Material provided Block Start
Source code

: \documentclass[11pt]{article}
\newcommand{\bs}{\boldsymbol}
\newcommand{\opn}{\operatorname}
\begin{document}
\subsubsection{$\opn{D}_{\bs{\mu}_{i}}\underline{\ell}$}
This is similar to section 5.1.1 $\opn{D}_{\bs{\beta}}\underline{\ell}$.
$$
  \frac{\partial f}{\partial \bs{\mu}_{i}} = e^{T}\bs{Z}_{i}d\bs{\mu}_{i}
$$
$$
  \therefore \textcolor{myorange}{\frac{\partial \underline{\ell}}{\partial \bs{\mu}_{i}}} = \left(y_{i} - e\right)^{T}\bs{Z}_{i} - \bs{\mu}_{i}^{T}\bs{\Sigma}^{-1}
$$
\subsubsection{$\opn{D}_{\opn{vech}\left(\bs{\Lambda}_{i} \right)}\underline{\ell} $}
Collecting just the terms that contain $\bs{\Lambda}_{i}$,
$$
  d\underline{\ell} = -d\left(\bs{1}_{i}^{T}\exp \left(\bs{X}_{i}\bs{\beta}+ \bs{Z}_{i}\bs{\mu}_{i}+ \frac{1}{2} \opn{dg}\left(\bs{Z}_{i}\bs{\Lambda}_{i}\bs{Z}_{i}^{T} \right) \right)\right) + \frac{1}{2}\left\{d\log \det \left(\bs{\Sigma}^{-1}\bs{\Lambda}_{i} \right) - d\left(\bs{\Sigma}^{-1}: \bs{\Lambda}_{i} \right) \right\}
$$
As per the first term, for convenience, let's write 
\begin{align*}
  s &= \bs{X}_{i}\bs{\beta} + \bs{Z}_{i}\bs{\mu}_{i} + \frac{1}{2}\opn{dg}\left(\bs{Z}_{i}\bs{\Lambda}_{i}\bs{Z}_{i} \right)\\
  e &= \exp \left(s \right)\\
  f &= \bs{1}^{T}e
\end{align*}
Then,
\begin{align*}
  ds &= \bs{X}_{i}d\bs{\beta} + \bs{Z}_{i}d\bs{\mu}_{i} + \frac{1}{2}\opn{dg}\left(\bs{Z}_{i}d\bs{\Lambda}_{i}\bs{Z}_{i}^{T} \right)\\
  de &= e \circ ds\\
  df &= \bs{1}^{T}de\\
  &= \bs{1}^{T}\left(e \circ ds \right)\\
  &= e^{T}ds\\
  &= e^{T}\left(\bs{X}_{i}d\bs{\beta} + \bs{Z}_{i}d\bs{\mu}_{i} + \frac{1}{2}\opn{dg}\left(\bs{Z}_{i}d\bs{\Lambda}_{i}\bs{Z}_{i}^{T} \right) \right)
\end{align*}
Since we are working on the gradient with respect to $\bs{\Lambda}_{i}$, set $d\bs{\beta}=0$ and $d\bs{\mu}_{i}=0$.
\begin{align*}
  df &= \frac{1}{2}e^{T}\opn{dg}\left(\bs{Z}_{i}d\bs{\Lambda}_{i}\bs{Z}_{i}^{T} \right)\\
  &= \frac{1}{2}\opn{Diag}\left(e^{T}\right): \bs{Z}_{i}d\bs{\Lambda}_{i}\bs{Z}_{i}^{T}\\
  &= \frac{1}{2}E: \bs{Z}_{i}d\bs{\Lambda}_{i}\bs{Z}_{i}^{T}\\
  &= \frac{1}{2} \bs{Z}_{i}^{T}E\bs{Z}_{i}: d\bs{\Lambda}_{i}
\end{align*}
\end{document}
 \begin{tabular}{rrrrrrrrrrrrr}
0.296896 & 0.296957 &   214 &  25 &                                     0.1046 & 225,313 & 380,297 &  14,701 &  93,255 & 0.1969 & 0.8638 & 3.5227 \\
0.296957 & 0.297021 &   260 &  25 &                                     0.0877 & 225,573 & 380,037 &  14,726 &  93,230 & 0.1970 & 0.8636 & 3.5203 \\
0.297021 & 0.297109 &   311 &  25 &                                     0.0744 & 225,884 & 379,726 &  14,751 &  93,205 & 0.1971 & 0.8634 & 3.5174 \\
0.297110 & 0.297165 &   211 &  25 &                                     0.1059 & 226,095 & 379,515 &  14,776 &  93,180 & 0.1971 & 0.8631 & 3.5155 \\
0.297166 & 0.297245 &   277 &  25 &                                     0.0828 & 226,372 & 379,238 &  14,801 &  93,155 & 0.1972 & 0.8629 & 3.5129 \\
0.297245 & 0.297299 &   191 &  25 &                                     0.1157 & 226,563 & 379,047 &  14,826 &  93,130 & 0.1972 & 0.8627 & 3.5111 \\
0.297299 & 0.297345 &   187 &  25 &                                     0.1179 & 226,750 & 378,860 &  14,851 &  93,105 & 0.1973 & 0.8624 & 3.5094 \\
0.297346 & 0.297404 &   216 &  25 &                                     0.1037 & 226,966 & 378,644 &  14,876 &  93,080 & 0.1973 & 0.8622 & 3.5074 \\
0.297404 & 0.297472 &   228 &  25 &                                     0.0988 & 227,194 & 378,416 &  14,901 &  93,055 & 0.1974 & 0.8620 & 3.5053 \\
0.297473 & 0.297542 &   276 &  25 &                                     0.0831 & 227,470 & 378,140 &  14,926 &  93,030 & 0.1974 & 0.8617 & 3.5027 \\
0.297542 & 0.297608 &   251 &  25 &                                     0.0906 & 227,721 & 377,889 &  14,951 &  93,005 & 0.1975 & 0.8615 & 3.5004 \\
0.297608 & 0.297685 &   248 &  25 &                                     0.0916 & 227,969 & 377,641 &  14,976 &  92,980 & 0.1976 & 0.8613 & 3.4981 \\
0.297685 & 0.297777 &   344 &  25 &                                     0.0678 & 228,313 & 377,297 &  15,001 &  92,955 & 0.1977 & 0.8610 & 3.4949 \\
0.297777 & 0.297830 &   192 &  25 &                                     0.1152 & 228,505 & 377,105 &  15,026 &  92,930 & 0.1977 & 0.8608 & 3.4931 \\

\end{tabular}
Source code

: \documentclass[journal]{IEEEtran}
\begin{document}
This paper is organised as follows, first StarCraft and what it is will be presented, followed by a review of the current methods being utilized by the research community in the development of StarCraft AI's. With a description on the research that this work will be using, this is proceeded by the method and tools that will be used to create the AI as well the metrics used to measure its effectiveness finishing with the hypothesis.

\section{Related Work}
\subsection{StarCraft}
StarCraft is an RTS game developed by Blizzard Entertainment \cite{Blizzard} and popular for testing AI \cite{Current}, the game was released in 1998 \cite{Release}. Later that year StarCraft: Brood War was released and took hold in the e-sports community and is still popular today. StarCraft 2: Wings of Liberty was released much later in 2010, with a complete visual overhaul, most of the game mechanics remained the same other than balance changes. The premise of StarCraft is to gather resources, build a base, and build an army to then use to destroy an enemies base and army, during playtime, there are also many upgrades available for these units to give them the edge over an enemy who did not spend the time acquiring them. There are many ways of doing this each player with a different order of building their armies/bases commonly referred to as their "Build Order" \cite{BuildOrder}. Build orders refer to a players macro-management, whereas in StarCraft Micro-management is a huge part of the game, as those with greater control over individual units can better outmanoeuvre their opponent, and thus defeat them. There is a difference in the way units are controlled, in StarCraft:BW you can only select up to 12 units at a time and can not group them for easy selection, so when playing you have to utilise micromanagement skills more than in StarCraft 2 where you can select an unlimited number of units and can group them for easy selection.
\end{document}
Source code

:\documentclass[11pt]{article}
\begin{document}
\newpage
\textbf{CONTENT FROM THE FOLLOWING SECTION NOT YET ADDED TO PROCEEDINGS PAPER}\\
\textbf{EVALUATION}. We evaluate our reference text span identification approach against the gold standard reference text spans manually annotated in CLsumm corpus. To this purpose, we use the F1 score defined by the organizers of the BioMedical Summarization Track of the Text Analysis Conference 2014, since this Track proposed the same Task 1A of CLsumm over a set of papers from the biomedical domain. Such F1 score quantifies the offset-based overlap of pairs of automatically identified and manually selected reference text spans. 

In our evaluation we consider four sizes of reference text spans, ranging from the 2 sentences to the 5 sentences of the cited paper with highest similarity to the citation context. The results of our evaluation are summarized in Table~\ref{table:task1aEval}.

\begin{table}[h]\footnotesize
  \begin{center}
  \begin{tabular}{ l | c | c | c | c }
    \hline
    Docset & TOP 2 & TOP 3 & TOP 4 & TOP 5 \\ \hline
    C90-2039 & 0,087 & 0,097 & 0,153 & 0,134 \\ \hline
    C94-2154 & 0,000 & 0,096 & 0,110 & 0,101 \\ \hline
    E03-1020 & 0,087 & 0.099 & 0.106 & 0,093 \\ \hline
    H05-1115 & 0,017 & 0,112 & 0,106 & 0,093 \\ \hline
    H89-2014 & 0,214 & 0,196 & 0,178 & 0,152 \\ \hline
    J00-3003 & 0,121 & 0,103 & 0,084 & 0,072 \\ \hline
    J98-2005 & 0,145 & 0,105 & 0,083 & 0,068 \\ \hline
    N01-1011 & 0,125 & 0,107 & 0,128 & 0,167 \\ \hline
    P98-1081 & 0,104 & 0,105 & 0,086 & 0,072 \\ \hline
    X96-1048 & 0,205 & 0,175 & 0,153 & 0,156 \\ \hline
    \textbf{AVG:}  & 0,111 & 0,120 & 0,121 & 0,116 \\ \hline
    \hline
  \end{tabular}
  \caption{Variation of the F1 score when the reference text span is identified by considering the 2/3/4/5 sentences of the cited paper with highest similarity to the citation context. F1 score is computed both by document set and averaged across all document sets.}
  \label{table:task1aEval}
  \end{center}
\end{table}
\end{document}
Material provided Block End
* **What you are asked to do**
Print exactly the lines above, between the one holding "de &= e \circ ds\\" and the one holding "0.296896 & 0.296957", inclusive, and nothing besides.

* **Answer to this task**
  de &= e \circ ds\\
  df &= \bs{1}^{T}de\\
  &= \bs{1}^{T}\left(e \circ ds \right)\\
  &= e^{T}ds\\
  &= e^{T}\left(\bs{X}_{i}d\bs{\beta} + \bs{Z}_{i}d\bs{\mu}_{i} + \frac{1}{2}\opn{dg}\left(\bs{Z}_{i}d\bs{\Lambda}_{i}\bs{Z}_{i}^{T} \right) \right)
\end{align*}
Since we are working on the gradient with respect to $\bs{\Lambda}_{i}$, set $d\bs{\beta}=0$ and $d\bs{\mu}_{i}=0$.
\begin{align*}
  df &= \frac{1}{2}e^{T}\opn{dg}\left(\bs{Z}_{i}d\bs{\Lambda}_{i}\bs{Z}_{i}^{T} \right)\\
  &= \frac{1}{2}\opn{Diag}\left(e^{T}\right): \bs{Z}_{i}d\bs{\Lambda}_{i}\bs{Z}_{i}^{T}\\
  &= \frac{1}{2}E: \bs{Z}_{i}d\bs{\Lambda}_{i}\bs{Z}_{i}^{T}\\
  &= \frac{1}{2} \bs{Z}_{i}^{T}E\bs{Z}_{i}: d\bs{\Lambda}_{i}
\end{align*}
\end{document}
 \begin{tabular}{rrrrrrrrrrrrr}
0.296896 & 0.296957 &   214 &  25 &                                     0.1046 & 225,313 & 380,297 &  14,701 &  93,255 & 0.1969 & 0.8638 & 3.5227 \\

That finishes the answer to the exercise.